Selective quantification by 2D HSQC0 spectroscopy of thiocoraline in an extract from a sponge-derived Verrucosispora sp.

We recently developed a 2D 1H-13C HSQC0 approach to quantify individual chemicals in complex mixtures. The HSQC0 approach has been implemented in phase-cycled and gradient-selective versions. As in quantitative 1D NMR, the normalized integrated signal intensities in HSQC0 are proportional to the concentrations of individual chemicals in the mixture. We applied the HSQC0 approach to selectively quantify thiocoraline present at a level of 1% w/w in an extract from a Verrucosispora sp. isolated from the sponge Chondrilla caribensis f. caribensis. We expect that this approach can be used to quantify other natural products of interest in extracts without prior purification.

Host control of symbiont natural product chemistry in cryptic populations of the tunicate Lissoclinum patella.

Natural products (secondary metabolites) found in marine invertebrates are often thought to be produced by resident symbiotic bacteria, and these products appear to play a major role in the symbiotic interaction of bacteria and their hosts. In these animals, there is extensive variation, both in chemistry and in the symbiotic bacteria that produce them.
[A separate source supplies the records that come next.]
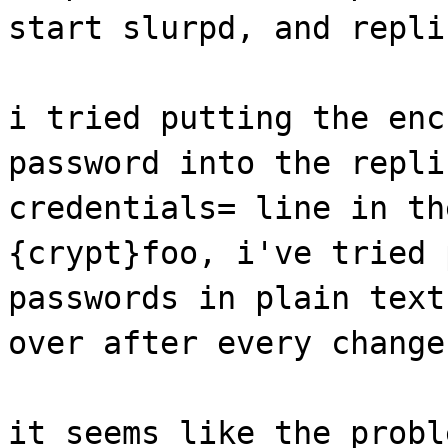
start slurpd, and repli
i tried putting the enc
password into the repli
credentials= line in th
{crypt}foo, i've tried 
passwords in plain text
over after every change
it seems like the probl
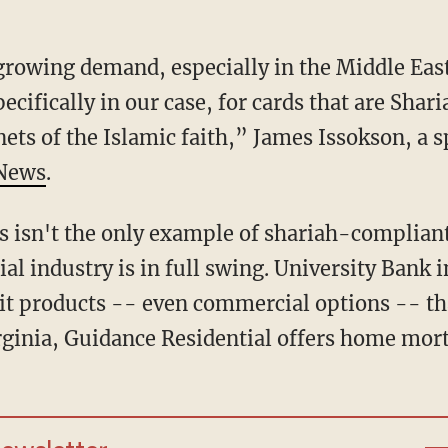
growing demand, especially in the Middle East
ecifically in our case, for cards that are Sha
nets of the Islamic faith,” James Issokson, a 
 News
.
is isn't the only example of shariah-complian
cial industry is in full swing. University Bank 
it products -- even commercial options -- th
irginia, Guidance Residential offers home mor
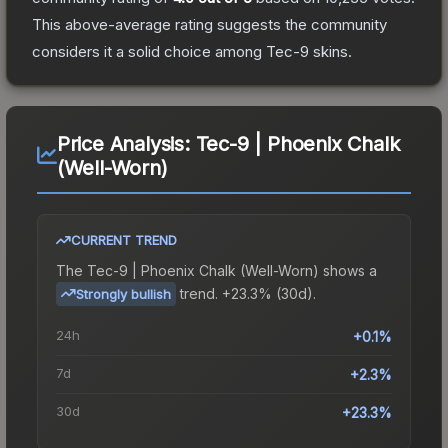
This above-average rating suggests the community
considers it a solid choice among
Tec-9
skins.
Price Analysis:
Tec-9 | Phoenix Chalk
(Well-Worn)
CURRENT TREND
The
Tec-9 | Phoenix Chalk (Well-Worn)
shows a
trend.
+23.3% (30d).
Strongly bullish
24h
+0.1%
7d
+2.3%
30d
+23.3%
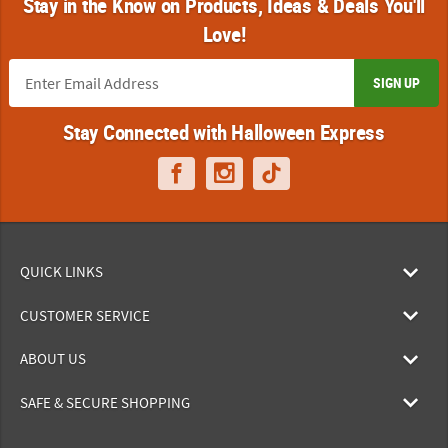
Stay in the Know on Products, Ideas & Deals You'll
Love!
SIGN UP
Stay Connected with Halloween Express
QUICK LINKS
CUSTOMER SERVICE
ABOUT US
SAFE & SECURE SHOPPING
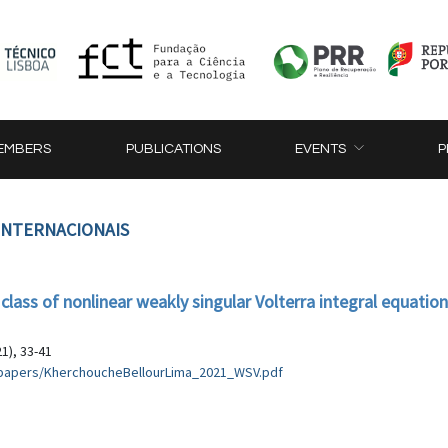
EMBERS
PUBLICATIONS
EVENTS
P
 INTERNACIONAIS
 class of nonlinear weakly singular Volterra integral equatio
1), 33-41
es/papers/KherchoucheBellourLima_2021_WSV.pdf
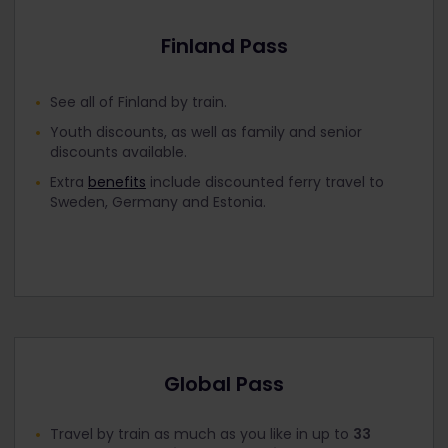
Finland Pass
See all of Finland by train.
Youth discounts, as well as family and senior
discounts available.
Extra
benefits
include discounted ferry travel to
Sweden, Germany and Estonia.
Global Pass
Travel by train as much as you like in up to
33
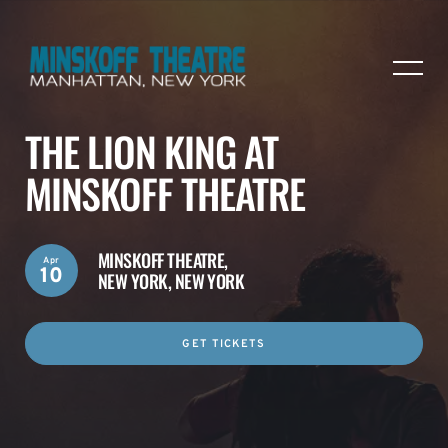
THE LION KING AT
MINSKOFF THEATRE
MINSKOFF THEATRE,
Apr
10
NEW YORK, NEW YORK
GET TICKETS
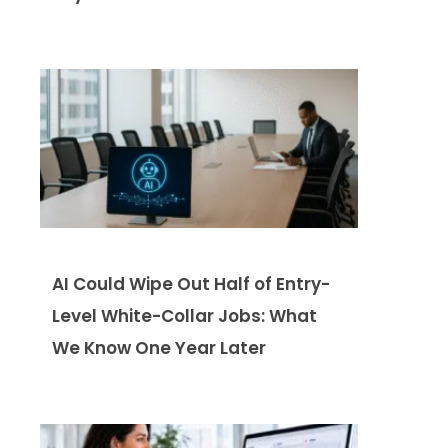
AI Could Wipe Out Half of Entry-
Level White-Collar Jobs: What
We Know One Year Later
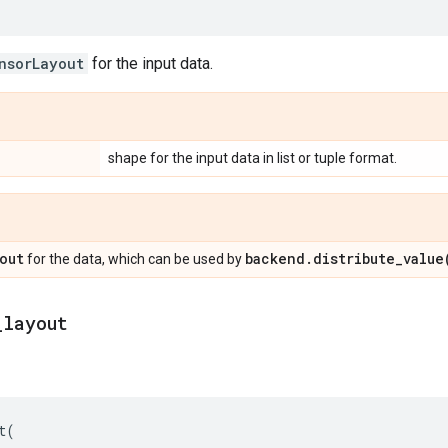
nsorLayout
for the input data.
shape for the input data in list or tuple format.
out
backend
.
distribute_value
for the data, which can be used by
_
layout
t
(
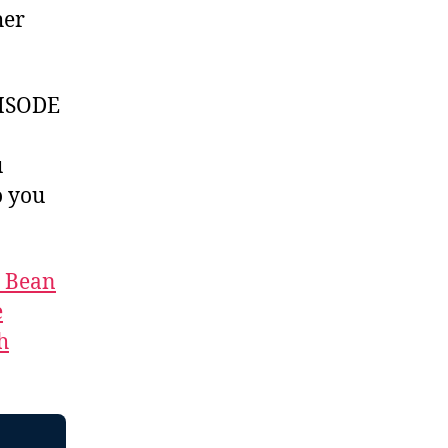
her
ISODE
u
 you
t Bean
e
h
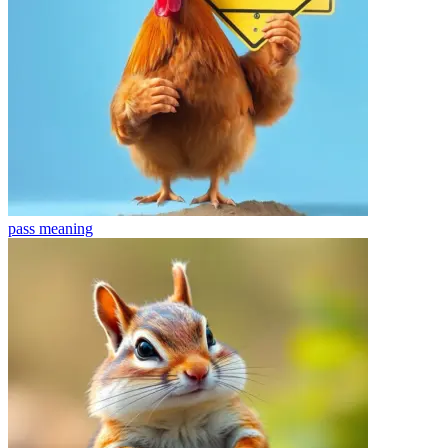
pass
meaning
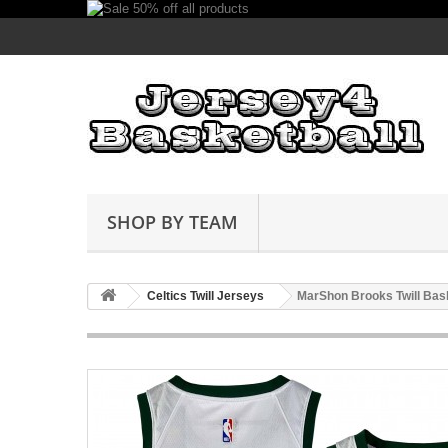
SHOP BY TEAM
Celtics Twill Jerseys
MarShon Brooks Twill Bask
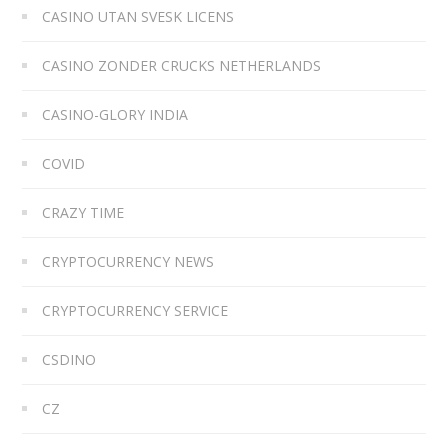
CASINO UTAN SVESK LICENS
CASINO ZONDER CRUCKS NETHERLANDS
CASINO-GLORY INDIA
COVID
CRAZY TIME
CRYPTOCURRENCY NEWS
CRYPTOCURRENCY SERVICE
CSDINO
CZ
Here, we sought to answer the question of what factors underlie chemical variation in the ocean. As a model, we investigated the colonial tunicate Lissoclinum patella because of its rich and varied chemistry and its broad geographic range. We sequenced mitochondrial cytochrome c oxidase 1 (COXI) genes, and found that animals classified as L. patella fall into three phylogenetic groups that may encompass several cryptic species. The presence of individual natural products followed the phylogenetic relationship of the host animals, even though the compounds are produced by symbiotic bacteria that do not follow host phylogeny. In sum, we show that cryptic populations of animals underlie the observed chemical diversity, suggesting that the host controls selection for particular secondary metabolite pathways. These results imply novel approaches to obtain chemical diversity from the oceans, and also demonstrate that the diversity of marine natural products may be greatly impacted by cryptic local extinctions.